Tutt’attorno, un curato cimitero sparso per la collina e, più avanti, sopra alla stazione dei bus, una bellissima statua di Ulug Bek avvolta dall’affresco del Cosmo. Tuttavia, a parte questa zona circoscritta facilmente visitabile a piedi, il resto della città è adeguato alle tematiche estetiche del socialismo reale, imposto ai tempi dell’Unione Sovietica. Una costante umana piacevole da vedere, di buon auspicio per il futuro, la quantità enorme di bambini che giocano liberamente dappertutto. Mi affaccio al mega ristorante vicino al Registan e lì mi imbatto in un matrimonio: centinaia di tavoli tondi e tutto è rivestito di bianco; mi invitano a entrare, a ballare sul palco assieme ad altri partecipanti in festa che si muovono al suono assordante di tamburi e tamburelli. Qui resto folgorato dall’invitante sorriso di una ragazza bionda bellissima, con occhi azzurri da sogno, irreali, mai visti più belli … da Guinness! Bella energia generale, che mi fa sentire “come a casa”.

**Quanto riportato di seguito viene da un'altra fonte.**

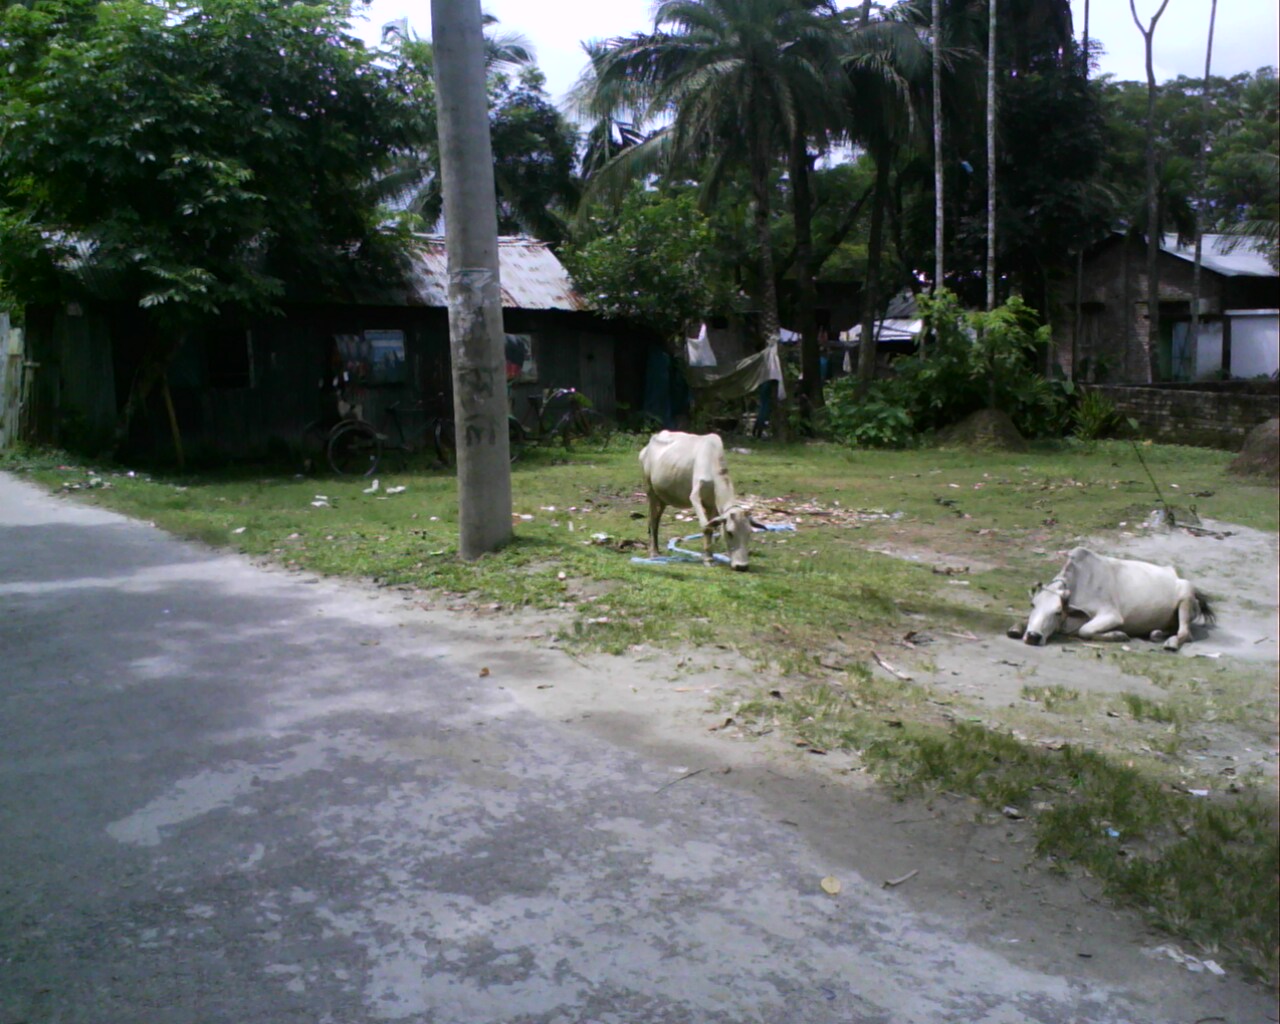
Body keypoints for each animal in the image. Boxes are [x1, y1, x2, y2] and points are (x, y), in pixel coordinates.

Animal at [640, 430, 747, 568]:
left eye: (749, 533)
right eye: (729, 532)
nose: (742, 566)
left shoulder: (712, 504)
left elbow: (711, 527)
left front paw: (709, 556)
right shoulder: (695, 496)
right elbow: (706, 527)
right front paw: (708, 559)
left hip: (662, 495)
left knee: (656, 519)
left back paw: (657, 549)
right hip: (650, 490)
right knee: (652, 519)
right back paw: (653, 553)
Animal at [1008, 547, 1208, 652]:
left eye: (1058, 612)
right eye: (1033, 605)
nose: (1033, 636)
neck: (1078, 584)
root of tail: (1174, 574)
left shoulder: (1111, 615)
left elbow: (1085, 630)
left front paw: (1118, 635)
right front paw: (1016, 628)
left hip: (1186, 597)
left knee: (1185, 633)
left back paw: (1171, 643)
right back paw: (1157, 634)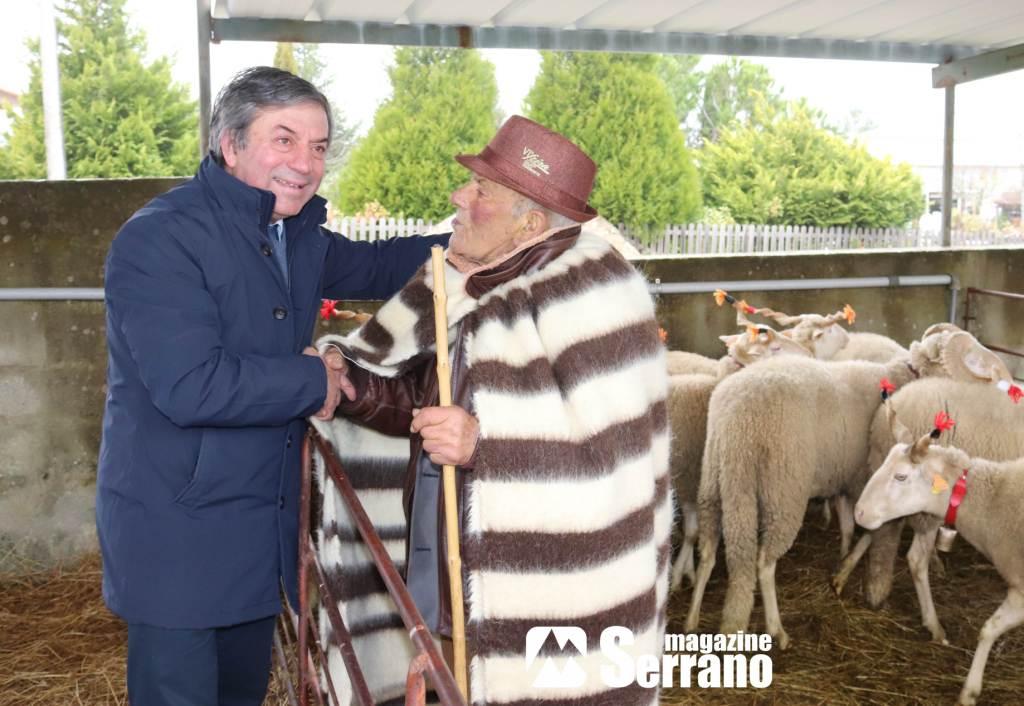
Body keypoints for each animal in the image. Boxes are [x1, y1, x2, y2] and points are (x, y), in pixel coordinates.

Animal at [684, 330, 1002, 648]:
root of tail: (736, 414)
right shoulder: (868, 481)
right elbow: (870, 532)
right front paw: (848, 568)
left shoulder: (848, 481)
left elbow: (849, 527)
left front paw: (841, 563)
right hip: (782, 490)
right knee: (764, 562)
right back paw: (777, 629)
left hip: (716, 479)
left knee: (708, 552)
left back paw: (692, 619)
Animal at [855, 416, 1024, 706]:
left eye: (901, 476)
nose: (859, 513)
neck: (994, 504)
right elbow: (989, 629)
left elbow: (988, 629)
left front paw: (969, 691)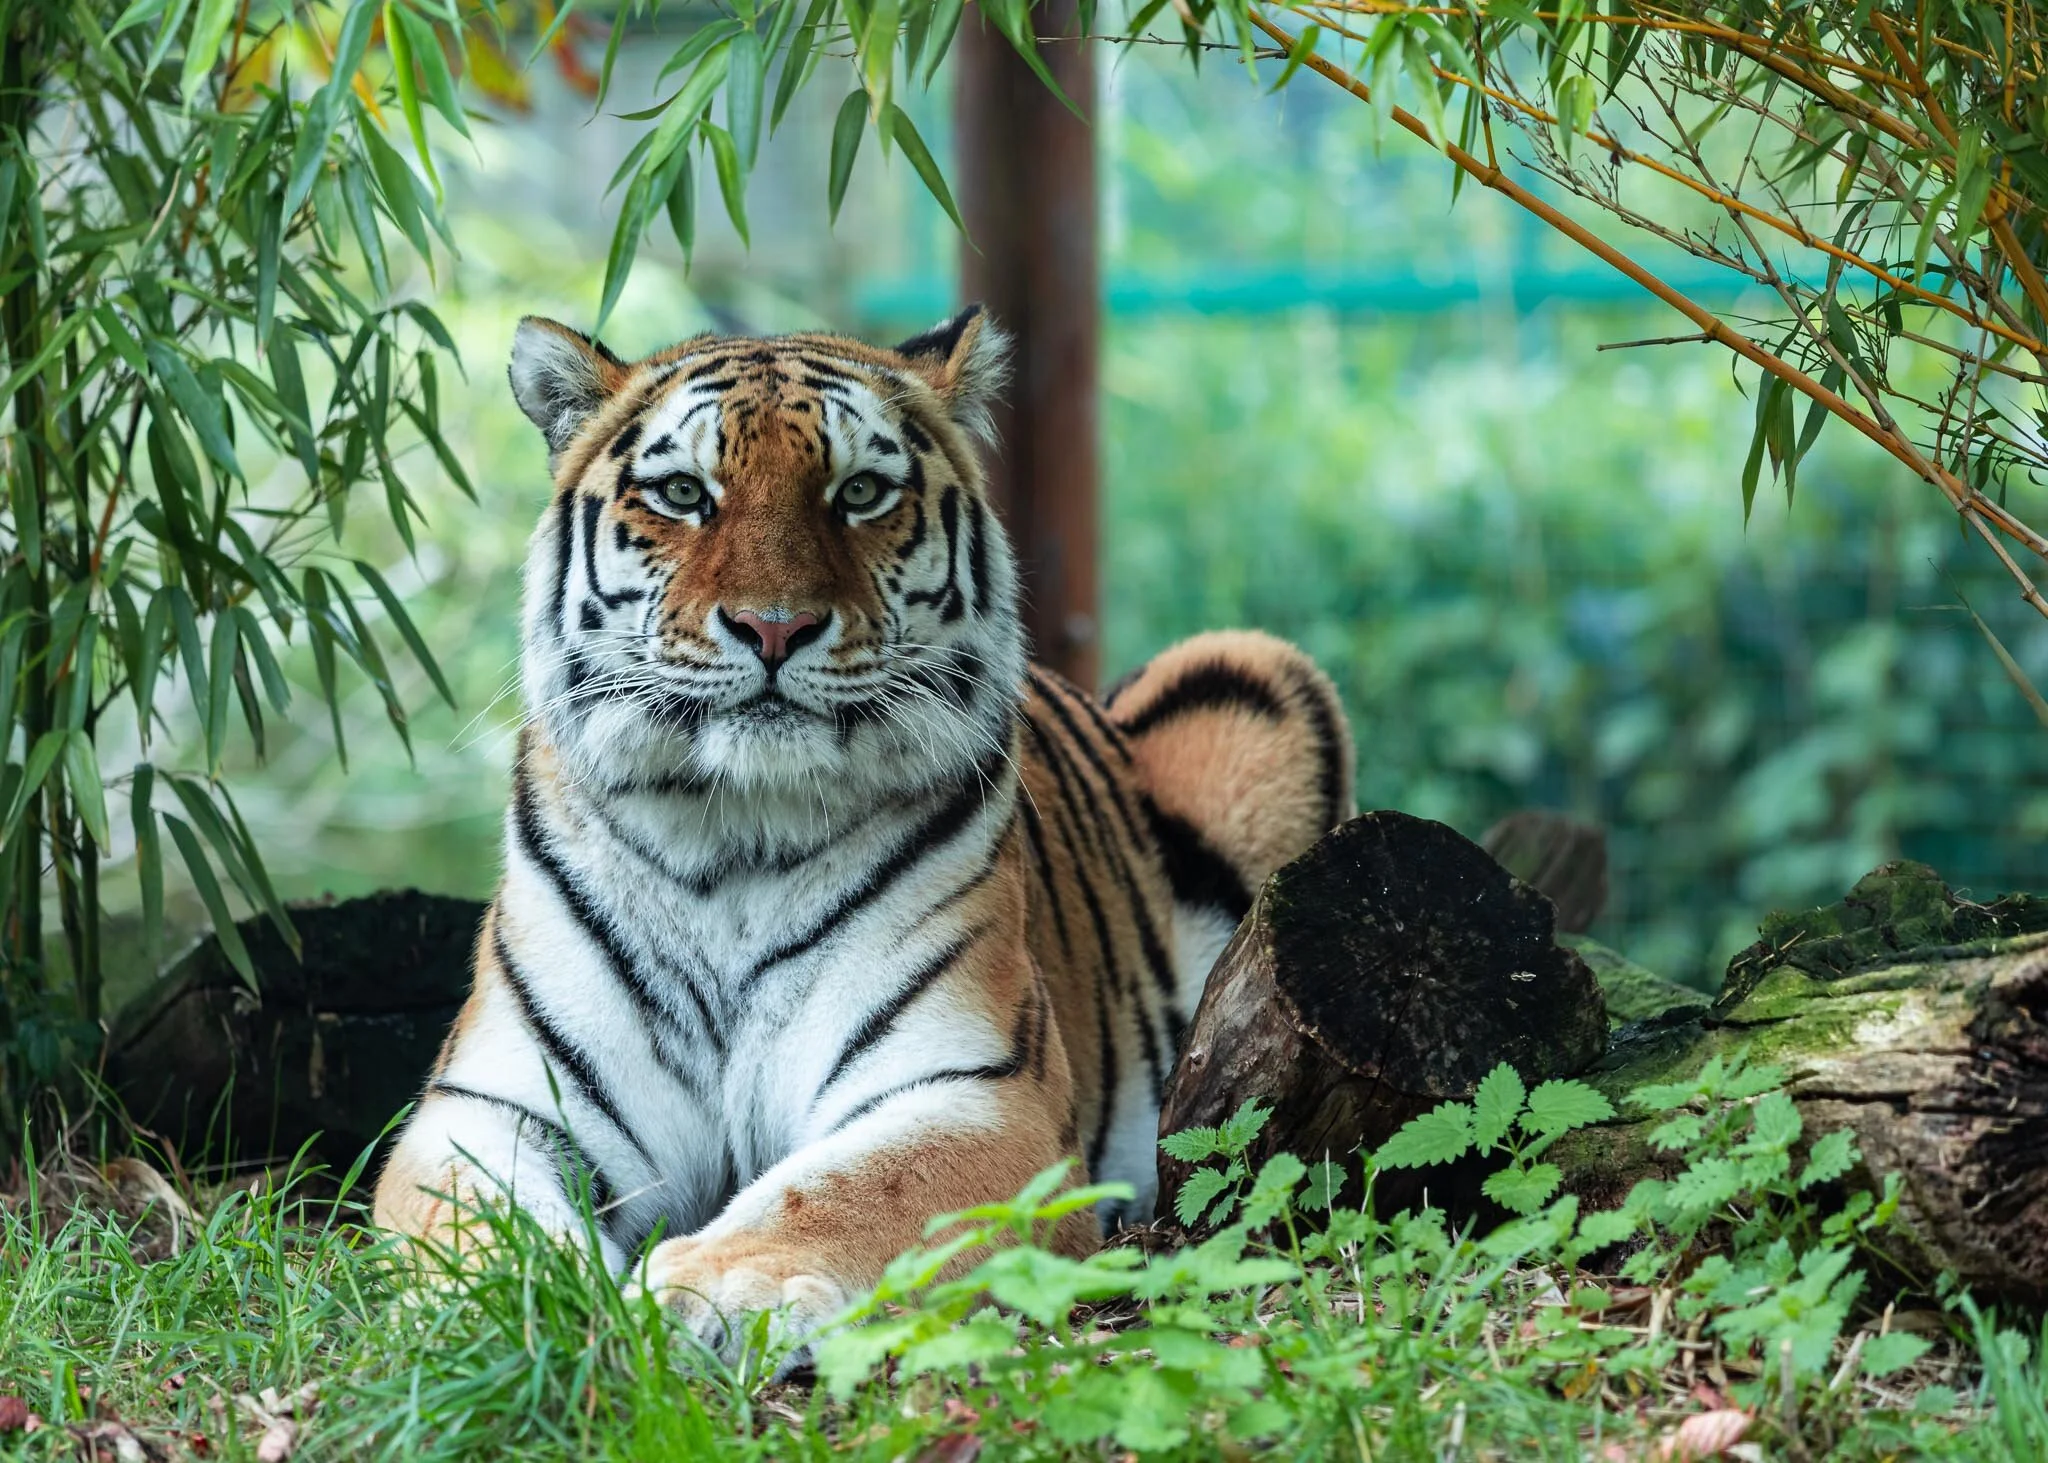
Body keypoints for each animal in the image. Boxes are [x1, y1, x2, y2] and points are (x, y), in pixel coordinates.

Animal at [371, 306, 1354, 1353]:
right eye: (683, 493)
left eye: (861, 492)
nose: (774, 626)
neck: (733, 836)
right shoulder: (492, 1103)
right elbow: (477, 1219)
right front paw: (522, 1298)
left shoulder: (978, 1091)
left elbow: (842, 1190)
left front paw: (709, 1286)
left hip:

Una volta assorbita l’essenza della città, grazie a una vera scorpacciata di moschee, minareti, madrasse e cupole turchesi, giunge il momento di organizzare il proseguo del viaggio verso il Tagikistan. Mi confermano che la frontiera più vicina, al passo di Pendikan, è chiusa. Così pure i voli per Dushambe sono interrotti per una disputa politica legata al controllo delle sorgenti d’acqua, essenziali per la vita economica dei due paesi. L’unico valico aperto pare essere quello meridionale che passa per Denau. Il treno parte a notte fonda e fa un giro enorme fin giù al confine afgano, a 60 km da Mazar-e-Sharif: scomodo! Non rimane che il taxi collettivo, detto marshuska, che parte dalla spiazzo di Gribnoi Canal: 20 euro per 410 km e quasi 8 ore di giuda a zig zag, causa strade sgangherate, fino al confine uzbeko/tagiko di Granidza. Incredibile ma vero, in entrambe le dogane procedura celere e nessun controllo. La cappa opprimente del regime sovietico pare dissolta.